"""

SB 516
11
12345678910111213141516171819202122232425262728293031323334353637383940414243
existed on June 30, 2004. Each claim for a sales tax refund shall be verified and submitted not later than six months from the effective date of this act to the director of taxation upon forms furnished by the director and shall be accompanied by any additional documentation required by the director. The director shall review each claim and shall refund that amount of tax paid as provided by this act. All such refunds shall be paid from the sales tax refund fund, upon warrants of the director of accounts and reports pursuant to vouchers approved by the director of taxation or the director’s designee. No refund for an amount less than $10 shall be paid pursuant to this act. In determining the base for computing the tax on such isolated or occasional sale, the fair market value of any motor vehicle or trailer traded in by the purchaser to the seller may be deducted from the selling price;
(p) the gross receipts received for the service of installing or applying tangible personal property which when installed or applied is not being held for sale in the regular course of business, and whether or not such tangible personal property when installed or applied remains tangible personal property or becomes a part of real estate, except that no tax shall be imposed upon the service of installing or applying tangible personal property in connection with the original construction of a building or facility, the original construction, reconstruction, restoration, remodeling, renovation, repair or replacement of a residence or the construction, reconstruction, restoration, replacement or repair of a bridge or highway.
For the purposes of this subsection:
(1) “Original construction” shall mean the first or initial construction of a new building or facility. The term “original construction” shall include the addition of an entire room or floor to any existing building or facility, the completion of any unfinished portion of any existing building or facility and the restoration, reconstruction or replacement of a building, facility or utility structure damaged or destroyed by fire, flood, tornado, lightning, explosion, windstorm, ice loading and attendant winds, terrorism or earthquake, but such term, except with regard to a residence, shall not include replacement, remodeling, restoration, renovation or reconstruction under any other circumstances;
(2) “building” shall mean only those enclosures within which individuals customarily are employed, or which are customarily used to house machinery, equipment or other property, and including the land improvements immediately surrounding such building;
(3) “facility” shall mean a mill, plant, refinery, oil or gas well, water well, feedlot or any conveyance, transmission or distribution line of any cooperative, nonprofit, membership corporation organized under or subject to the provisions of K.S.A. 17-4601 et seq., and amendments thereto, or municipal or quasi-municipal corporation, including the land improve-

"""

Your answer should be the lines above that contain the word "this", copied out.

§ **YOUR RESPONSE**:
existed on June 30, 2004. Each claim for a sales tax refund shall be verified and submitted not later than six months from the effective date of this act to the director of taxation upon forms furnished by the director and shall be accompanied by any additional documentation required by the director. The director shall review each claim and shall refund that amount of tax paid as provided by this act. All such refunds shall be paid from the sales tax refund fund, upon warrants of the director of accounts and reports pursuant to vouchers approved by the director of taxation or the director’s designee. No refund for an amount less than $10 shall be paid pursuant to this act. In determining the base for computing the tax on such isolated or occasional sale, the fair market value of any motor vehicle or trailer traded in by the purchaser to the seller may be deducted from the selling price;
For the purposes of this subsection:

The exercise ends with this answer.